Data provided:
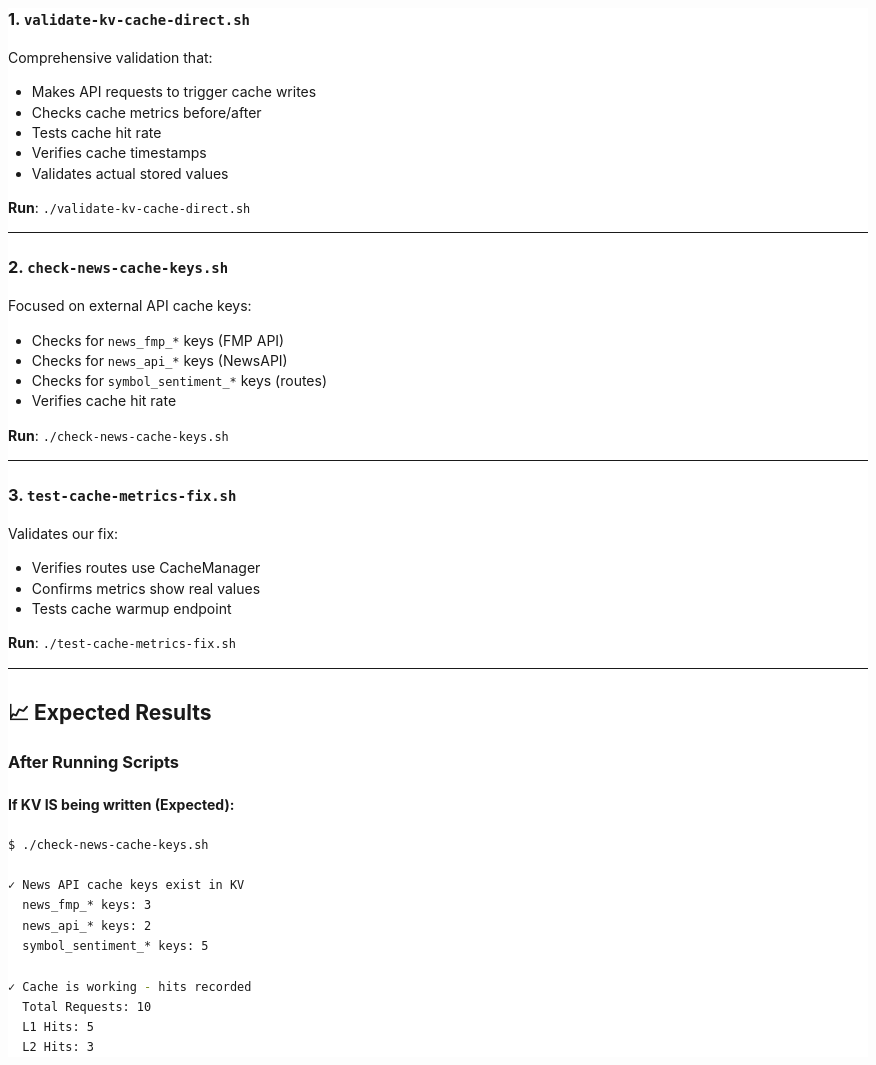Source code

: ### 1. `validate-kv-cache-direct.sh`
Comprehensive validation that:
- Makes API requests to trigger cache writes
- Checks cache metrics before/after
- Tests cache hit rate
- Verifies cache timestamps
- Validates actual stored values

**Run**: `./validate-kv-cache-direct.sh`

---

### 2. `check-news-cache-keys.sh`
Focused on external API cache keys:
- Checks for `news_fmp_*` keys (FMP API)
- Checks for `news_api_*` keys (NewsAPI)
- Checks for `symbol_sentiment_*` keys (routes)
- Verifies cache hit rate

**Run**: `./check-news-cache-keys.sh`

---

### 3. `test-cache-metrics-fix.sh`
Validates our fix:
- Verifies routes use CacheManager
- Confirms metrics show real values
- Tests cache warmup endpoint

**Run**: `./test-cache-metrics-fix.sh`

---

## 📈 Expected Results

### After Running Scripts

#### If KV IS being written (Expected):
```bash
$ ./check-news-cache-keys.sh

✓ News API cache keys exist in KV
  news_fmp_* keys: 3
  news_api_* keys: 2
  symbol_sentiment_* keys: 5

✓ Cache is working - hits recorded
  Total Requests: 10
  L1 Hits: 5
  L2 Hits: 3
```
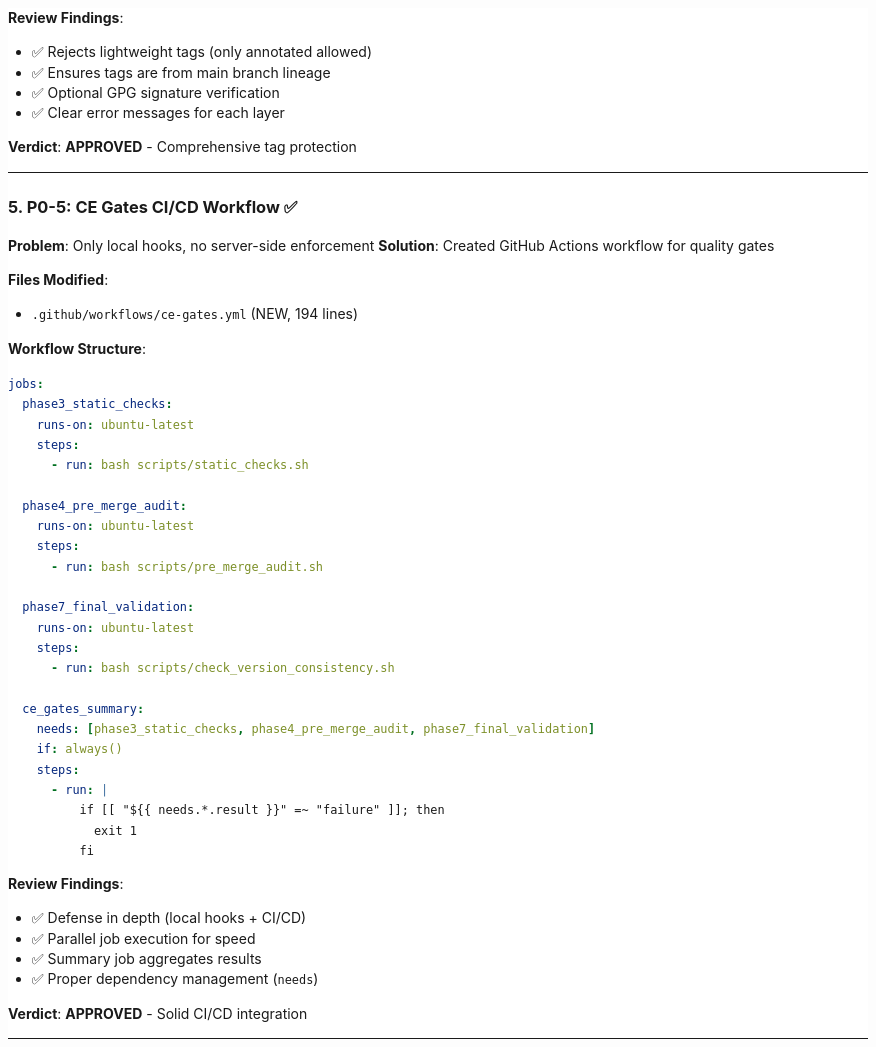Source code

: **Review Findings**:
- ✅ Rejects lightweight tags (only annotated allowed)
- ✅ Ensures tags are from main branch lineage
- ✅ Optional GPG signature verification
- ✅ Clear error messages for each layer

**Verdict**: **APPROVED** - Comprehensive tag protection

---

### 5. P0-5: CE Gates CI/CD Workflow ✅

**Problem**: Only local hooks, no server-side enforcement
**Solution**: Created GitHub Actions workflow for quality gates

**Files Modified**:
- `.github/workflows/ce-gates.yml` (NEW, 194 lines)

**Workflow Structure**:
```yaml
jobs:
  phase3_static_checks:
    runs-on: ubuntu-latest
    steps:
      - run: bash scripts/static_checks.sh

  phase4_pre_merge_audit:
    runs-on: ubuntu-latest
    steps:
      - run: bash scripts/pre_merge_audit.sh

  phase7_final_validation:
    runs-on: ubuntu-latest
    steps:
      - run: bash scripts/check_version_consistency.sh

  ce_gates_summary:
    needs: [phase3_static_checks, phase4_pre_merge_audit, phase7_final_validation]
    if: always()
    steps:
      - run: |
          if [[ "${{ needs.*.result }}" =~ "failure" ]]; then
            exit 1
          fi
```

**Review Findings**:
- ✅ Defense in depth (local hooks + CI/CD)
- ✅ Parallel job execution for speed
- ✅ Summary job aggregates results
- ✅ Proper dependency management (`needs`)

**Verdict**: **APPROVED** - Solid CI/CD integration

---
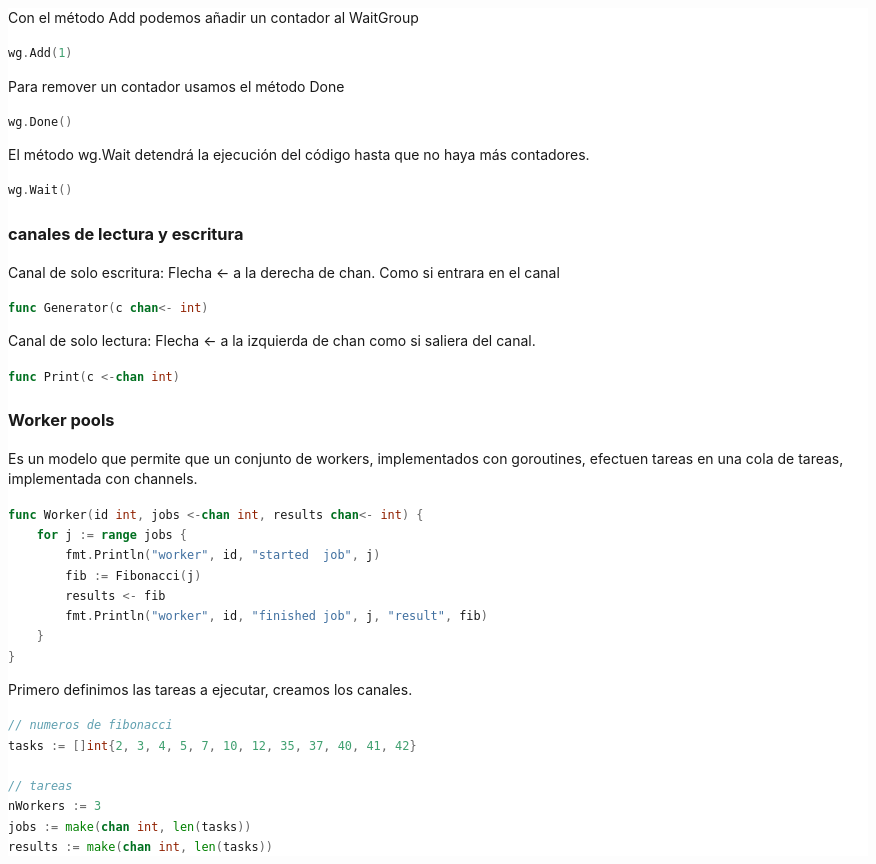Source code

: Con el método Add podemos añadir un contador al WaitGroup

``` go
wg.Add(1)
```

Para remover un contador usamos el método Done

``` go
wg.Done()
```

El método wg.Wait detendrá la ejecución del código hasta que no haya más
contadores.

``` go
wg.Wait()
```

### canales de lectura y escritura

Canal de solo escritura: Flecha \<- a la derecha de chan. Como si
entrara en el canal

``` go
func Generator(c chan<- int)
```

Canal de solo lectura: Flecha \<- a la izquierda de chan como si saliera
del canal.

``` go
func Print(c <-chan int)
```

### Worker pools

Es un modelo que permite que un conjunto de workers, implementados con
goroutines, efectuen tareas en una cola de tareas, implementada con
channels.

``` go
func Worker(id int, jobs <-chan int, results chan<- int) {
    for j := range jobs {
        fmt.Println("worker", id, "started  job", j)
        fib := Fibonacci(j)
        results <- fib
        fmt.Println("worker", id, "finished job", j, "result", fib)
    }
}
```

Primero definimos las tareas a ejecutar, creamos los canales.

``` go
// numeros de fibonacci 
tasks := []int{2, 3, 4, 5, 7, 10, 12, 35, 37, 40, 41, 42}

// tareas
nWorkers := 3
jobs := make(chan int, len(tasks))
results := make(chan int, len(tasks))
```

About this task: Needed here is a verbatim copy of the data from the first line through the line with "- ✅ Ensures tags are from main branch lineage", without pictures.

Task output:
Source code

: ### 1. `validate-kv-cache-direct.sh`
Comprehensive validation that:
- Makes API requests to trigger cache writes
- Checks cache metrics before/after
- Tests cache hit rate
- Verifies cache timestamps
- Validates actual stored values

**Run**: `./validate-kv-cache-direct.sh`

---

### 2. `check-news-cache-keys.sh`
Focused on external API cache keys:
- Checks for `news_fmp_*` keys (FMP API)
- Checks for `news_api_*` keys (NewsAPI)
- Checks for `symbol_sentiment_*` keys (routes)
- Verifies cache hit rate

**Run**: `./check-news-cache-keys.sh`

---

### 3. `test-cache-metrics-fix.sh`
Validates our fix:
- Verifies routes use CacheManager
- Confirms metrics show real values
- Tests cache warmup endpoint

**Run**: `./test-cache-metrics-fix.sh`

---

## 📈 Expected Results

### After Running Scripts

#### If KV IS being written (Expected):
```bash
$ ./check-news-cache-keys.sh

✓ News API cache keys exist in KV
  news_fmp_* keys: 3
  news_api_* keys: 2
  symbol_sentiment_* keys: 5

✓ Cache is working - hits recorded
  Total Requests: 10
  L1 Hits: 5
  L2 Hits: 3
```
Source code

: **Review Findings**:
- ✅ Rejects lightweight tags (only annotated allowed)
- ✅ Ensures tags are from main branch lineage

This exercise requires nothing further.